En analysant pragmatiquement et sémiotiquement le contour de cette descente nocturne dans un quartier ambiant de la ville, l’on arrive à décrypter quelques messages de fourberie et de mépris à l’égard de tout le peuple congolais en général et les victimes de l’insécurité de l’est en particulier. Tout commence par l’invitation du président français à l’artiste musicien congolais Fally Ipupa qui a été reçu à l’Elysée, dont la photo avait fait l’objet de controverse sur les réseaux sociaux, plusieurs sources à ce sujet parle d’une demande formulé par ce dernier aux artistes congolais Fally Ipupa et Gims qui d’ailleurs à son tour a rejeté l’invitation pour des raisons personnelles et patriotiques, Fally Ipupa lui par contre va répondre favorablement à la demande en accompagnant Macron dans le quartier chaud de sa commune natale. Oui, la balade en soi dans les artères de bandal ne pose aucun problème mais ce qui a beaucoup indigné c’est le fait qu’un président français qui est en visite du travail et amitié dans un pays asphyxié par l’agression d’un pays voisin, se permette d’aller dans un bar en compagnie d’un membre du gouvernement et un artiste musicien pour faire un toast au bonheur avec une bouteille de bière bien tapée en main, montrant à la population tous les trois combien la vie est belle. Tel est un homme qui danse tout souriant aux côtés d’un enfant meurtri, un geste d’humiliant et obscène !

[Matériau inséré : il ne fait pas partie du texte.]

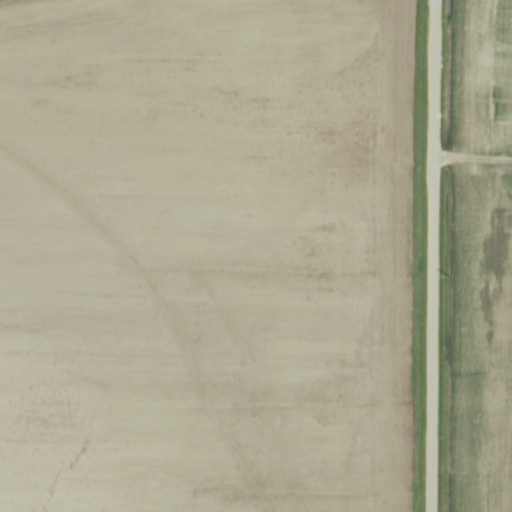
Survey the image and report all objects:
road: (474, 175)
road: (435, 256)
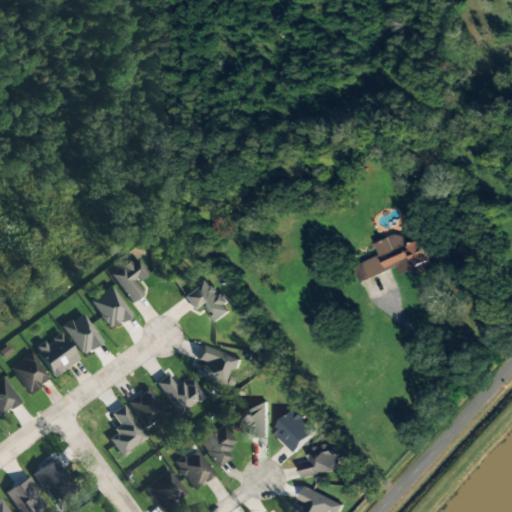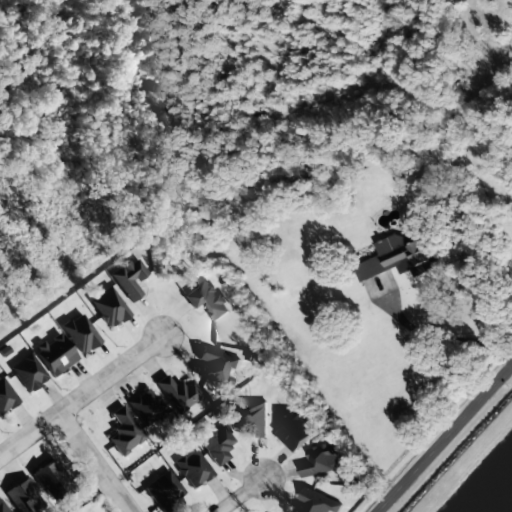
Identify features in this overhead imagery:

Que faut-il retenir de la visite privée de Macron à bandal, une rencontre odieuse à la population congolaise qui ne voudrait rien d’autre qu’entendre ce dernier prononcer le mot condamnation d’agression rwandaise à la place de voir une bouteille de bière en l’air, ou un passage historique qui confirme que Bandal c’est paris ?
Donc, le président français a bien accompli sa mission en RDC en laissant derrière lui un bruit qui résonne dans le vide, sans garantit, sans aucune solution apportée.